In March 2015, students from York Independent State School Partnership and other schools around York took part in a battlefield tour on the Western Front. On their return home the schools decided to do a joint city wide Legacy 110 project. Firstly, they organised a memorial service in York Minster and then followed this up with a public exhibition about the war at the Castle Museum in the city to commemorate the centenary of 1916…
York students have risen to the challenge. Following the memorial service at York Minster which was attended by over 200 people they wanted to do more. A team of around 14 young people from York schools have put together a fantastic display about the First World War and in particular, the events of 1916 to mark the centenary year. 1916 is understandably synonymous with the Battle of the Somme so in discussion with the Castle Museum, where the display is on show until the end of October 1916, it was agreed that they would focus their efforts on some of the other key events that took place in this significant year.
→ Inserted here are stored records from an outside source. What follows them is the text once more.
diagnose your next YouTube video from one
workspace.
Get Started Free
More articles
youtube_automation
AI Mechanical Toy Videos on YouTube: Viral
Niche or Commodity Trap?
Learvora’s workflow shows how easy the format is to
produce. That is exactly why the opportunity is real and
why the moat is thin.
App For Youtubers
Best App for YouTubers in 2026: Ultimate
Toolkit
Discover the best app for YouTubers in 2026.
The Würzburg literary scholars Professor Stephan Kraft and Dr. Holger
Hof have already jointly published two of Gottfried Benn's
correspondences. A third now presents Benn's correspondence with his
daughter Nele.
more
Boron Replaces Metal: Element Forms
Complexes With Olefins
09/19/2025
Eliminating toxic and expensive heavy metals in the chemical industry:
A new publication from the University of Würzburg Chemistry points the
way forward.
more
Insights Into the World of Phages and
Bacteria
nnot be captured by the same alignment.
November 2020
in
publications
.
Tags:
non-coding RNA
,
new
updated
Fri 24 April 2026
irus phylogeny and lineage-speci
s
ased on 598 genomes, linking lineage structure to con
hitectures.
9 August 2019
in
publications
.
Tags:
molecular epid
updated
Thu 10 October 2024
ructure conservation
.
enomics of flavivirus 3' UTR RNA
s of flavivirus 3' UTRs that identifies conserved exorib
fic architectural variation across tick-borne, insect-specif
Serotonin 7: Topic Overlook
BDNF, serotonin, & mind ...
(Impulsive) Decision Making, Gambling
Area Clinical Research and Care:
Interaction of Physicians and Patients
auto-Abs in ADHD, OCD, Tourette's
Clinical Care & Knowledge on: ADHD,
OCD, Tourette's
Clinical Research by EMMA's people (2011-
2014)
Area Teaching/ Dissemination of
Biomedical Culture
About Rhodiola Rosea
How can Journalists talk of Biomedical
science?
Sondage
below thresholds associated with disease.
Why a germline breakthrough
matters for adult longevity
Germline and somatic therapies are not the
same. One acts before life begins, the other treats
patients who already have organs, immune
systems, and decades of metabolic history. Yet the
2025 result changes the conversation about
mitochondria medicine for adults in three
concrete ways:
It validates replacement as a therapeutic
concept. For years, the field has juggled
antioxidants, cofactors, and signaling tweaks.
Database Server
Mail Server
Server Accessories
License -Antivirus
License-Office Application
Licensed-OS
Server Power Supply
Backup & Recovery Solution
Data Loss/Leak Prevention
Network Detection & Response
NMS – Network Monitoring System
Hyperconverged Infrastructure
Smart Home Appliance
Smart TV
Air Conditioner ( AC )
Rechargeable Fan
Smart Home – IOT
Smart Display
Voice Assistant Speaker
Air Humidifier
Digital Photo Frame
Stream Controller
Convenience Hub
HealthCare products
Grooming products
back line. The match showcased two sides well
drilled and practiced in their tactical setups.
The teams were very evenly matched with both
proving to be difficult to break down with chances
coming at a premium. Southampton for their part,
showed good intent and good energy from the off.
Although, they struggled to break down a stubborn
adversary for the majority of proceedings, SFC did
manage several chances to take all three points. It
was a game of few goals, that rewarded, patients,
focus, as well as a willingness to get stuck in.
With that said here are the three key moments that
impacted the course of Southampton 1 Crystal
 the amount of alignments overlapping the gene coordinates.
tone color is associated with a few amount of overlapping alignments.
Kirstin focussed on the Zeppelin raids over York which took place on 2nd and 3rd May 1916, causing 9 fatalities. Her school, Millthorpe, has worked this year with The Mount School York and Clement Hall Local History Group to commemorate the centenary of the raid, you can find out more about it here: https://www.historypin.org/en/zeppelin-raid-on-york-2-may-2016/geo/53.951026,-1.088843,10/bounds/53.718442,-1.313376,54.18232,-0.86431
Angus drew on his extensive naval knowledge to focus on the Battle of Jutland, the only major sea battle of the First World War. Angus also spent an incredible amount of time making perfect handmade models of some of the battleships, battlecruisers and other naval vessels that participated in the battle. These really do have to be seen to be believed!
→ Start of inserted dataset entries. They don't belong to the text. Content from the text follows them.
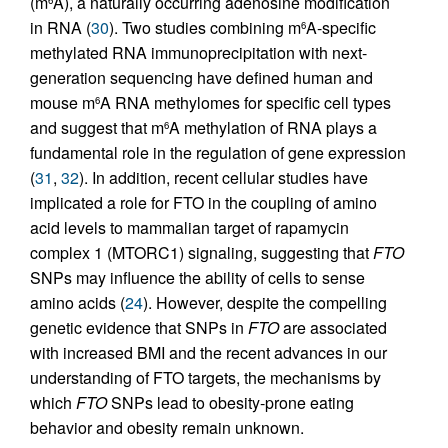
(m
A), a naturally occurring adenosine modification
6
in RNA (
30
). Two studies combining m
A-specific
6
methylated RNA immunoprecipitation with next-
generation sequencing have defined human and
mouse m
A RNA methylomes for specific cell types
6
and suggest that m
A methylation of RNA plays a
6
fundamental role in the regulation of gene expression
(
31
,
32
). In addition, recent cellular studies have
implicated a role for FTO in the coupling of amino
acid levels to mammalian target of rapamycin
complex 1 (MTORC1) signaling, suggesting that
FTO
SNPs may influence the ability of cells to sense
amino acids (
24
). However, despite the compelling
genetic evidence that SNPs in
FTO
are associated
with increased BMI and the recent advances in our
understanding of FTO targets, the mechanisms by
which
FTO
SNPs lead to obesity-prone eating
behavior and obesity remain unknown.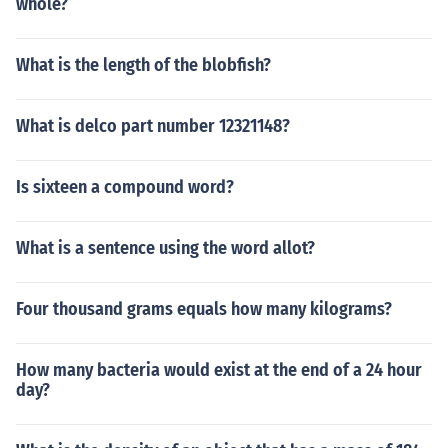
whole?
What is the length of the blobfish?
What is delco part number 12321148?
Is sixteen a compound word?
What is a sentence using the word allot?
Four thousand grams equals how many kilograms?
How many bacteria would exist at the end of a 24 hour
day?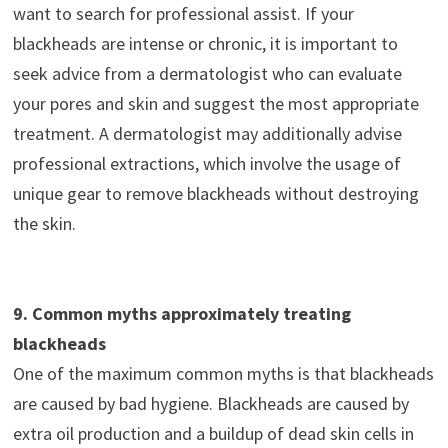
want to search for professional assist. If your
blackheads are intense or chronic, it is important to
seek advice from a dermatologist who can evaluate
your pores and skin and suggest the most appropriate
treatment. A dermatologist may additionally advise
professional extractions, which involve the usage of
unique gear to remove blackheads without destroying
the skin.
9. Common myths approximately treating
blackheads
One of the maximum common myths is that blackheads
are caused by bad hygiene. Blackheads are caused by
extra oil production and a buildup of dead skin cells in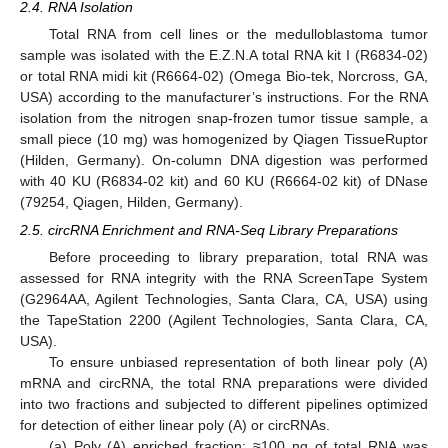
2.4. RNA Isolation
Total RNA from cell lines or the medulloblastoma tumor
sample was isolated with the E.Z.N.A total RNA kit I (R6834-02)
or total RNA midi kit (R6664-02) (Omega Bio-tek, Norcross, GA,
USA) according to the manufacturer’s instructions. For the RNA
isolation from the nitrogen snap-frozen tumor tissue sample, a
small piece (10 mg) was homogenized by Qiagen TissueRuptor
(Hilden, Germany). On-column DNA digestion was performed
with 40 KU (R6834-02 kit) and 60 KU (R6664-02 kit) of DNase
(79254, Qiagen, Hilden, Germany).
2.5. circRNA Enrichment and RNA-Seq Library Preparations
Before proceeding to library preparation, total RNA was
assessed for RNA integrity with the RNA ScreenTape System
(G2964AA, Agilent Technologies, Santa Clara, CA, USA) using
the TapeStation 2200 (Agilent Technologies, Santa Clara, CA,
USA).
To ensure unbiased representation of both linear poly (A)
mRNA and circRNA, the total RNA preparations were divided
into two fractions and subjected to different pipelines optimized
for detection of either linear poly (A) or circRNAs.
(a) Poly (A) enriched fraction: ≈100 ng of total RNA was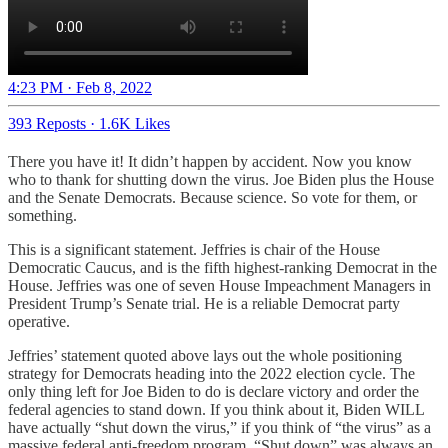
4:23 PM · Feb 8, 2022
393 Reposts
·
1.6K Likes
There you have it! It didn’t happen by accident. Now you know
who to thank for shutting down the virus. Joe Biden plus the House
and the Senate Democrats. Because science. So vote for them, or
something.
This is a significant statement. Jeffries is chair of the House
Democratic Caucus, and is the fifth highest-ranking Democrat in the
House. Jeffries was one of seven House Impeachment Managers in
President Trump’s Senate trial. He is a reliable Democrat party
operative.
Jeffries’ statement quoted above lays out the whole positioning
strategy for Democrats heading into the 2022 election cycle. The
only thing left for Joe Biden to do is declare victory and order the
federal agencies to stand down. If you think about it, Biden WILL
have actually “shut down the virus,” if you think of “the virus” as a
massive federal anti-freedom program. “Shut down” was always an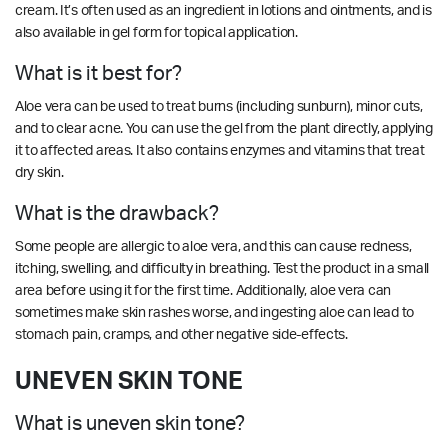
cream. It’s often used as an ingredient in lotions and ointments, and is
also available in gel form for topical application.
What is it best for?
Aloe vera can be used to treat burns (including sunburn), minor cuts,
and to clear acne. You can use the gel from the plant directly, applying
it to affected areas. It also contains enzymes and vitamins that treat
dry skin.
What is the drawback?
Some people are allergic to aloe vera, and this can cause redness,
itching, swelling, and difficulty in breathing. Test the product in a small
area before using it for the first time. Additionally, aloe vera can
sometimes make skin rashes worse, and ingesting aloe can lead to
stomach pain, cramps, and other negative side-effects.
UNEVEN SKIN TONE
What is uneven skin tone?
Angus said: “My particular strengths were the historical events of the naval Battle of Jutland. I concentrated and used my artistic skills to design, from the ships plans, some of the battleships of Britain and Germany that were present at the battle. They were all hand drawn and made and feature a brief account of the factual information for each ship. I am proud and honoured to be part of this project and I hope the visitors enjoy the exhibit.”
Alice and Ellen went to York Archives and worked with the local newspapers of 1916. They have made a fascinating resource that compares the events of 1916 with how they were being reported in the city. The differences are striking. At the same time, other students from Bootham School searched their school archives to uncover the story of conscientious objectors as a result of the 1916 Conscription Act, and further archival work was done by students from Manor CE Academy. They looked at back issues of the Rowntree Factory magazine, ‘The Cocoa Works’, and have brought new stories to light. Pietra and Martha from The Mount School put together a large map of the fighting in 1916, indicating where British soldiers were engaged, and wrote up stories of people whose lives were cut short in 1916 in the various theatres of war. Meanwhile, students from Eskdale School near Whitby researched the impact of the War on the port and York High students brought detailed work on the local Acomb memorial to share at the exhibition.
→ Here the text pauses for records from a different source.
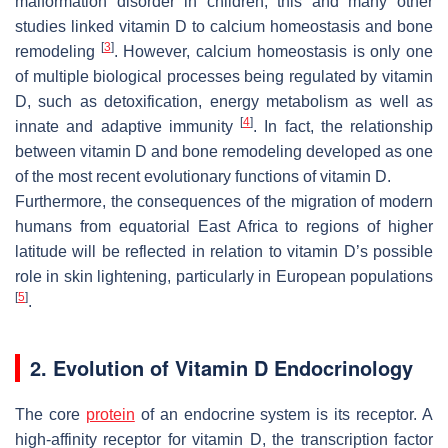
malformation disorder in children, this and many other
studies linked vitamin D to calcium homeostasis and bone
[
3
]
remodeling
. However, calcium homeostasis is only one
of multiple biological processes being regulated by vitamin
D, such as detoxification, energy metabolism as well as
[
4
]
innate and adaptive immunity
. In fact, the relationship
between vitamin D and bone remodeling developed as one
of the most recent evolutionary functions of vitamin D.
Furthermore, the consequences of the migration of modern
humans from equatorial East Africa to regions of higher
latitude will be reflected in relation to vitamin D’s possible
role in skin lightening, particularly in European populations
[
5
]
.
2. Evolution of Vitamin D Endocrinology
The core
protein
of an endocrine system is its receptor. A
high-affinity receptor for vitamin D, the transcription factor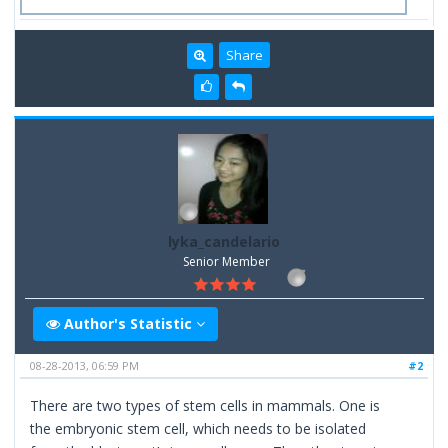
Share
lyka_candelario
Senior Member
Author's Statistic
08-28-2013, 06:59 PM
#2
There are two types of stem cells in mammals. One is
the embryonic stem cell, which needs to be isolated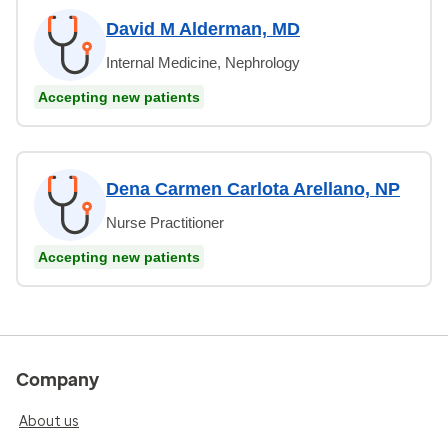
David M Alderman, MD
Internal Medicine, Nephrology
Accepting new patients
Dena Carmen Carlota Arellano, NP
Nurse Practitioner
Accepting new patients
Company
About us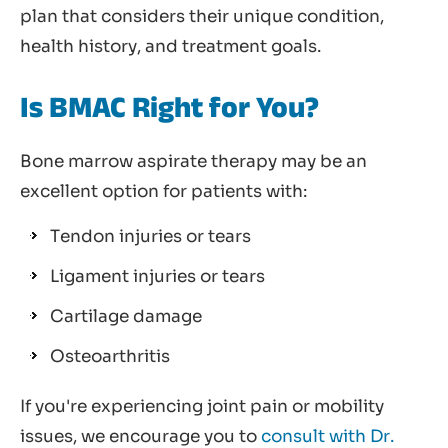
plan that considers their unique condition,
health history, and treatment goals.
Is BMAC Right for You?
Bone marrow aspirate therapy may be an
excellent option for patients with:
Tendon injuries or tears
Ligament injuries or tears
Cartilage damage
Osteoarthritis
If you're experiencing joint pain or mobility
issues, we encourage you to
consult with Dr.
This has been a truly collaborative effort that has also helped local teachers improve their knowledge of the period. Through this exhibition, we expect the students to exceed their 110 people target by an unbelievable margin. They reached it in the first hour of the display being open and thousands more will visit over the summer. The exhibition is in the community room at York’s Castle museum and we encourage you to go and see it if you are in York this summer.